The number of customers who declined for subscribing to the term deposit is significantly higher than the number of customers who responded positively. This imbalance can skew the performance of models, which misleads to high accuracy score for the majority class while fail to identify the minority class. A random oversampling technique was applied to handle the imbalanced data. In oversampling, instances from the minority class are duplicated to increase their representation in the dataset. This was done randomly until the number of instances in the minority class matches that of the majority class.

Response Frequency
no 36548
yes 36513

We can see that after oversampling the data, the minority class is represented more equally with the majority class and the dataset becomes more balanced,

4.2 Transforming Numerical and Categorical Variables:

One-hot encoding was employed to convert categorical variables into numerical inputs, making them suitable for various machine-learning algorithms.
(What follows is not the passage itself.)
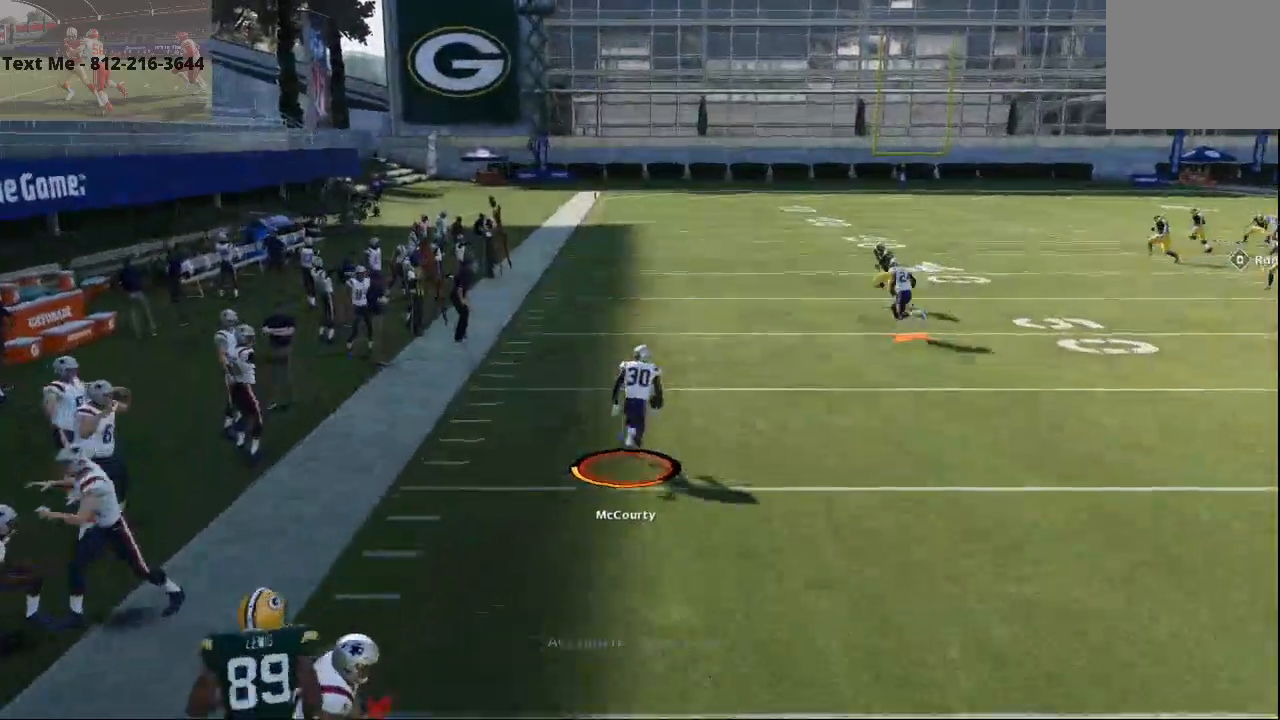
{"buttons": [], "left_stick": "down", "right_stick": "center", "events": []}
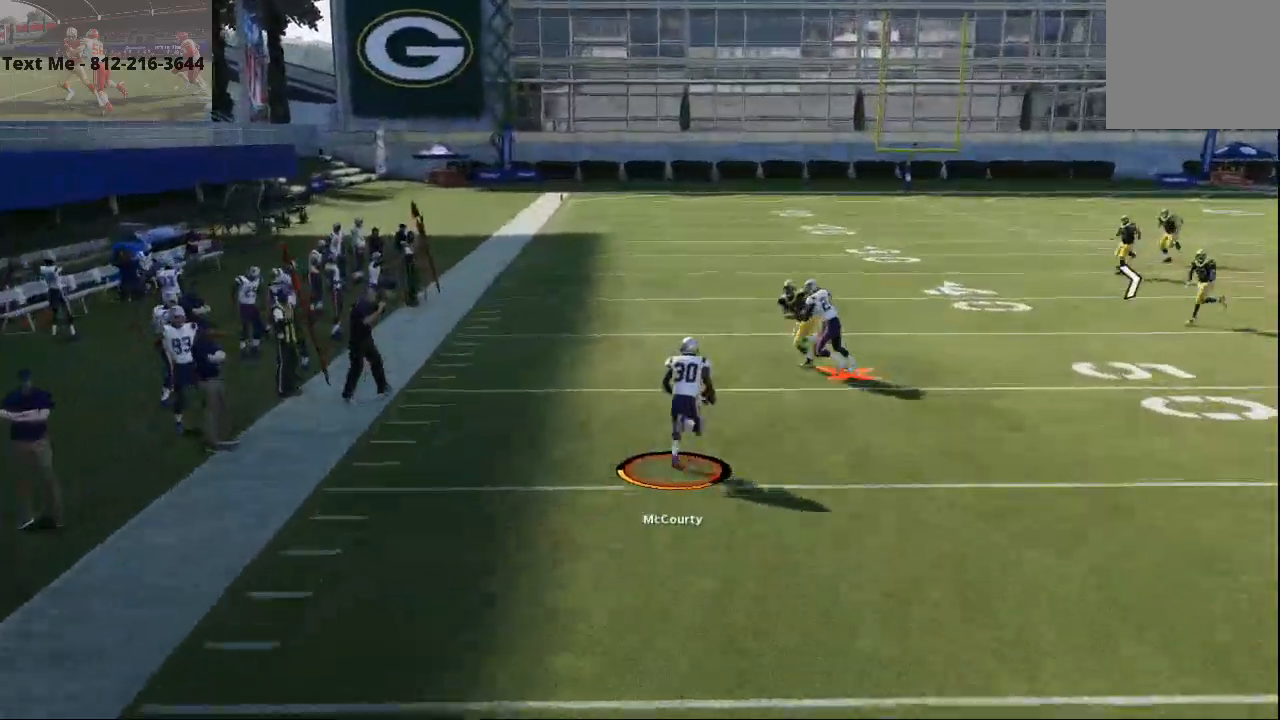
{"buttons": [], "left_stick": "down", "right_stick": "center", "events": []}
The standardization technique was applied for numerical variables to transform the data, ensuring a mean of zero and a standard deviation of one.

4.3 Feauture Selection

The decision tree modeling was used for both feature selection of the data sets.The followings features were selected by the decision tree model as important features.

## important_features
##                      cons_conf_idx                     cons_price_idx 
##                                  1                                  1 
##                       emp_var_rate                          euribor3m 
##                                  1                                  1 
##                        nr_employed     previously_contacted_Contacted 
##                                  1                                  1 
## previously_contacted_Not.contacted 
##                                  1

With the important features selected by the decision tree algorithm, the whole data set was then split into training and testing sets.

4.4 Evaluting Models

Model Performance Metrics
Model Accuracy AUC Precision Recall F1_Score
Decision Tree 0.7394429 0.7493050 0.8663292 0.6911155 0.7688665
Random Forest 0.7551845 0.8111904 0.8915036 0.7006452 0.7846348
SVM 0.7271234 0.7711920 0.7273225 0.7272230 0.7272727
Logistic Regression 0.7271234 0.7728307 0.7267752 0.7274719 0.7271234

Among the four models, the Random Forest demonstrates the best performance across most metrics, including accuracy, AUC, precision, recall, and F1 Score. We can interpret the result as follows:

  • Accuracy (0.75): Accuracy is the percentage of correct predictions made by the model out of all predictions. If we pick 100 customers’ responses (yes or no), the model would correctly predict 75 of those responses.
  • AUC (0.81): An AUC of 0.81 means that the model is quite good at distinguishing between the two classes it is trying to predict. This number means that if you randomly pick one example from the positive class and one from the negative class, there’s an 81% chance that the model will correctly identify which one is which.
  • Precision (0.73): Precision is the percentage of positive predictions made by the model that are actually correct. When the Random Forest model predicts that a customer will respond ‘yes’, it is correct about 88% of the time.
  • Recall (0.70): Recall, also known as sensitivity or true positive rate, is a measure of a model’s ability to correctly identify positive instances from all actual positive instances in the dataset. In our case, of all the customers who actually responded, the Random Forest model successfully identified about 70% of them. This means it missed about 30% of the customers who did respond.
  • F1 Score (0.78): The F1 Score is a measure of a model’s accuracy that considers both precision and recall. It is especially useful when we need to balance the trade-off between precision (the accuracy of the positive predictions) and recall (the ability to find all positive instances). The F1 Score is the harmonic mean of precision and recall, and it ranges from 0 to 1, where 1 indicates perfect precision and recall, and 0 indicates the worst performance. In our case, F1 Score of 0.78 indicates a good balance between the model correctly predicting customer responses and not missing too many actual responses. It combines the high precision (few false alarms) and reasonable recall (few missed responses).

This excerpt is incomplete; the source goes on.